La fugacidad del momento y la velocidad con que transcurren los acontecimientos nos llevan a enfocarnos en una carrera contra el tiempo. La cantidad de información que no alcanzamos a procesar nos conduce por la autopista de la angustia, irritabilidad, zozobra, impaciencia, estrés y ansiedad.
El tiempo huye y no encontramos una fórmula para detenerlo, al menos en nuestra civilización occidental. Los filósofos definieron el tiempo como la medida del movimiento, según un antes y un después. El mismo San Agustín se topó con un infranqueable muro cuando intentó definir el tiempo, al grado que mejor expresó: “si no me lo preguntan lo sé, si me lo preguntan no lo sé”.

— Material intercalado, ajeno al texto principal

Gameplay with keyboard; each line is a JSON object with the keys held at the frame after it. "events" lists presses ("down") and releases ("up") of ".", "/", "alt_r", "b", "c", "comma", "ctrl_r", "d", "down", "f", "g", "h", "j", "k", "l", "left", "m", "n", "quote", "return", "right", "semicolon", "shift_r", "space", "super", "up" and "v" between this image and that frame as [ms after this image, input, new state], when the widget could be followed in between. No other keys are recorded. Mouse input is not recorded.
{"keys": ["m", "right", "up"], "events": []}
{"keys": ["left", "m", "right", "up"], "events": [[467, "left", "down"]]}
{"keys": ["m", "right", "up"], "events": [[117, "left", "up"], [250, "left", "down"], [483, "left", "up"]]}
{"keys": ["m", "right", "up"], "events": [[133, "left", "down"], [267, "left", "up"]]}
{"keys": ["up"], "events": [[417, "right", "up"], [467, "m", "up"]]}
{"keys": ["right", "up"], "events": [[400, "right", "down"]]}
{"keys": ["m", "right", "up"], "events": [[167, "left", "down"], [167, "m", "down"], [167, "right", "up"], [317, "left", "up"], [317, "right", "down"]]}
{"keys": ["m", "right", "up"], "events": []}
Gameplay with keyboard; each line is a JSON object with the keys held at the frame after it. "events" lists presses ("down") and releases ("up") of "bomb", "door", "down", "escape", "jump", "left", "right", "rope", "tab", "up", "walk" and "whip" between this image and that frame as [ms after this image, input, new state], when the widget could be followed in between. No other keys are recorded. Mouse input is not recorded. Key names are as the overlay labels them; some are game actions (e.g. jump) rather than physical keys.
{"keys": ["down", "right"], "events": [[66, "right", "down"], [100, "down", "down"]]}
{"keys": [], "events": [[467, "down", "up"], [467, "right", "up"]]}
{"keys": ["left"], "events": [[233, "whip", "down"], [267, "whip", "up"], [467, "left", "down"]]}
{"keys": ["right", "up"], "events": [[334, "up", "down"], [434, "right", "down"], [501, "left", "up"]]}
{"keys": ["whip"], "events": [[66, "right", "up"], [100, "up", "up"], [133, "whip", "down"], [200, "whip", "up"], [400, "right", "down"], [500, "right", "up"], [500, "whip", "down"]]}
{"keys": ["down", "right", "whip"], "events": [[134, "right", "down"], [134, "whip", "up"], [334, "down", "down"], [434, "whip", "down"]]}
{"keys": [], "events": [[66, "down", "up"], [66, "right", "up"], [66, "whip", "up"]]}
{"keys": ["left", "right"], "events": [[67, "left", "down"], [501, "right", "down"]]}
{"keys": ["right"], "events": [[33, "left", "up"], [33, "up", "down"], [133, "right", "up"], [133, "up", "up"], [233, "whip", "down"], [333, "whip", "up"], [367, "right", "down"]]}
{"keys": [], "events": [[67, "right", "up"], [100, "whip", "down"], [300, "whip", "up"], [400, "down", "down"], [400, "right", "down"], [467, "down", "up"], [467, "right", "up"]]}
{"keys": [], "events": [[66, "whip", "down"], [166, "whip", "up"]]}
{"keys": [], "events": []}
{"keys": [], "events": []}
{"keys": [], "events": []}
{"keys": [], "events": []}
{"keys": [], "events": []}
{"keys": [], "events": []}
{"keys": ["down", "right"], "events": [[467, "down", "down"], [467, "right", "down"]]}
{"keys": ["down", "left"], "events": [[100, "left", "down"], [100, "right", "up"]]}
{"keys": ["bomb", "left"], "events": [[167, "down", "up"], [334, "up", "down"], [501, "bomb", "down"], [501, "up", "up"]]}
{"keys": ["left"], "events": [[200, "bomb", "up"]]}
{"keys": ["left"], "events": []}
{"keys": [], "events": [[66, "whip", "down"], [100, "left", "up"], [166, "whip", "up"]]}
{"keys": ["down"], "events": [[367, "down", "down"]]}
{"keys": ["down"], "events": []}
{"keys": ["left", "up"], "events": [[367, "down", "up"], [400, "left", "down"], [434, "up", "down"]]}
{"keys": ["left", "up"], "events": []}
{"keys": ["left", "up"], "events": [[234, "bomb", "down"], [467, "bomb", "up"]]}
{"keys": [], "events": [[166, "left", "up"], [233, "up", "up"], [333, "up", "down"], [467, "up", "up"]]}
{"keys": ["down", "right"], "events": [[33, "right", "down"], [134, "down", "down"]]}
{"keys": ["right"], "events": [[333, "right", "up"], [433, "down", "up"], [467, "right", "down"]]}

En el pensamiento oriental hilaron más fino al abordar el tiempo y lo consideraron algo estrictamente personal, sutil e íntimo, como recordó el filósofo surcoreano Byung-Chul Han -quien se formó también en Alemania- en su libro: “El aroma del tiempo. Un ensayo filosófico sobre el arte de demorarse”.
En esta obra, Han exhortó a dejar atrás la vida hiperactiva que llevamos para recuperar el sentido pleno de lo que vivimos. En efecto, en la pausa, sosiego y meditación se encuentra la clave para conservar el equilibrio y capitalizar la riqueza interna; por eso, recalcó la necesidad de revitalizar la vida contemplativa.
Señaló que la absolutización de la vida activa conduce a un imperativo del trabajo y del rendimiento, que degrada a la persona convirtiéndola en “animal laborans”. Incluso, agregó, lo que vivimos no es ya una aceleración, sino una dispersión temporal, una disincronía.
Explicó que en la China antigua se medía simbólicamente el tiempo con la quema del incienso, de manera que éste no se perdía ni esfumaba, pues se transformaba en aroma que llenaba todo el lugar.
¿Percibo el aroma del tiempo?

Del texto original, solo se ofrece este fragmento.